REQUIREMENT: Return the following data exactly, with all pictures left out.

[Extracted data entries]
********************
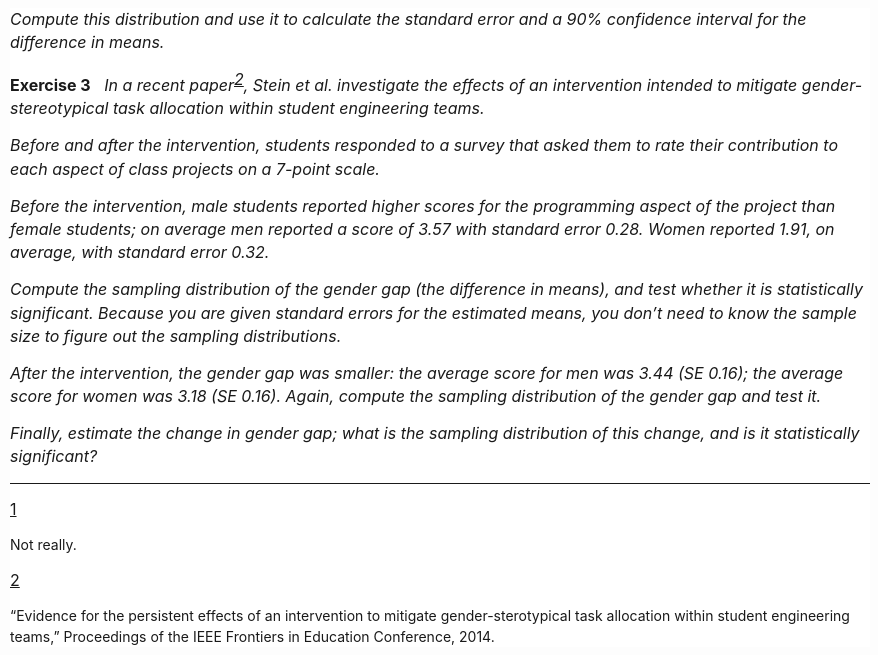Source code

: <span style="font-size:medium">*Compute this distribution and use it to
calculate the standard error and a 90% confidence interval for the
difference in means.* </span>

<span style="font-size:medium"><span
style="font-weight:bold">Exercise 3</span>   *In a recent
paper*</span><sup><a href="#note7" id="text7"><span style="font-size:medium"><em>2</em></span></a></sup><span
style="font-size:medium">*, Stein et al. investigate the effects of an
intervention intended to mitigate gender-stereotypical task allocation
within student engineering teams.*</span>

<span style="font-size:medium">*Before and after the intervention,
students responded to a survey that asked them to rate their
contribution to each aspect of class projects on a 7-point
scale.*</span>

<span style="font-size:medium">*Before the intervention, male students
reported higher scores for the programming aspect of the project than
female students; on average men reported a score of 3.57 with standard
error 0.28. Women reported 1.91, on average, with standard error 0.32.*
</span><span id="hevea_default1811"></span>

<span style="font-size:medium">*Compute the sampling distribution of the
gender gap (the difference in means), and test whether it is
statistically significant. Because you are given standard errors for the
estimated means, you don’t need to know the sample size to figure out
the sampling distributions.* </span><span
id="hevea_default1812"></span><span style="font-size:medium">
</span><span id="hevea_default1813"></span><span
style="font-size:medium"> </span><span id="hevea_default1814"></span>

<span style="font-size:medium">*After the intervention, the gender gap
was smaller: the average score for men was 3.44 (SE 0.16); the average
score for women was 3.18 (SE 0.16). Again, compute the sampling
distribution of the gender gap and test it.* </span><span
id="hevea_default1815"></span>

<span style="font-size:medium">*Finally, estimate the change in gender
gap; what is the sampling distribution of this change, and is it
statistically significant?* </span><span
id="hevea_default1816"></span><span style="font-size:medium">
</span><span id="hevea_default1817"></span><span
style="font-size:medium"> </span>

------------------------------------------------------------------------

 <span style="font-size:medium"> </span><a href="#text6" id="note6"><span style="font-size:medium">1</span></a>   
<span style="font-size:medium"></span>

Not really.

<a href="#text7" id="note7"><span style="font-size:medium">2</span></a>  
<span style="font-size:medium"></span>

“Evidence for the persistent effects of an intervention to mitigate
gender-sterotypical task allocation within student engineering teams,”
Proceedings of the IEEE Frontiers in Education Conference, 2014.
********************
RESULT:
Source code

: <span style="font-size:medium">*Compute this distribution and use it to
calculate the standard error and a 90% confidence interval for the
difference in means.* </span>

<span style="font-size:medium"><span
style="font-weight:bold">Exercise 3</span>   *In a recent
paper*</span><sup><a href="#note7" id="text7"><span style="font-size:medium"><em>2</em></span></a></sup><span
style="font-size:medium">*, Stein et al. investigate the effects of an
intervention intended to mitigate gender-stereotypical task allocation
within student engineering teams.*</span>

<span style="font-size:medium">*Before and after the intervention,
students responded to a survey that asked them to rate their
contribution to each aspect of class projects on a 7-point
scale.*</span>

<span style="font-size:medium">*Before the intervention, male students
reported higher scores for the programming aspect of the project than
female students; on average men reported a score of 3.57 with standard
error 0.28. Women reported 1.91, on average, with standard error 0.32.*
</span><span id="hevea_default1811"></span>

<span style="font-size:medium">*Compute the sampling distribution of the
gender gap (the difference in means), and test whether it is
statistically significant. Because you are given standard errors for the
estimated means, you don’t need to know the sample size to figure out
the sampling distributions.* </span><span
id="hevea_default1812"></span><span style="font-size:medium">
</span><span id="hevea_default1813"></span><span
style="font-size:medium"> </span><span id="hevea_default1814"></span>

<span style="font-size:medium">*After the intervention, the gender gap
was smaller: the average score for men was 3.44 (SE 0.16); the average
score for women was 3.18 (SE 0.16). Again, compute the sampling
distribution of the gender gap and test it.* </span><span
id="hevea_default1815"></span>

<span style="font-size:medium">*Finally, estimate the change in gender
gap; what is the sampling distribution of this change, and is it
statistically significant?* </span><span
id="hevea_default1816"></span><span style="font-size:medium">
</span><span id="hevea_default1817"></span><span
style="font-size:medium"> </span>

------------------------------------------------------------------------

 <span style="font-size:medium"> </span><a href="#text6" id="note6"><span style="font-size:medium">1</span></a>   
<span style="font-size:medium"></span>

Not really.

<a href="#text7" id="note7"><span style="font-size:medium">2</span></a>  
<span style="font-size:medium"></span>

“Evidence for the persistent effects of an intervention to mitigate
gender-sterotypical task allocation within student engineering teams,”
Proceedings of the IEEE Frontiers in Education Conference, 2014.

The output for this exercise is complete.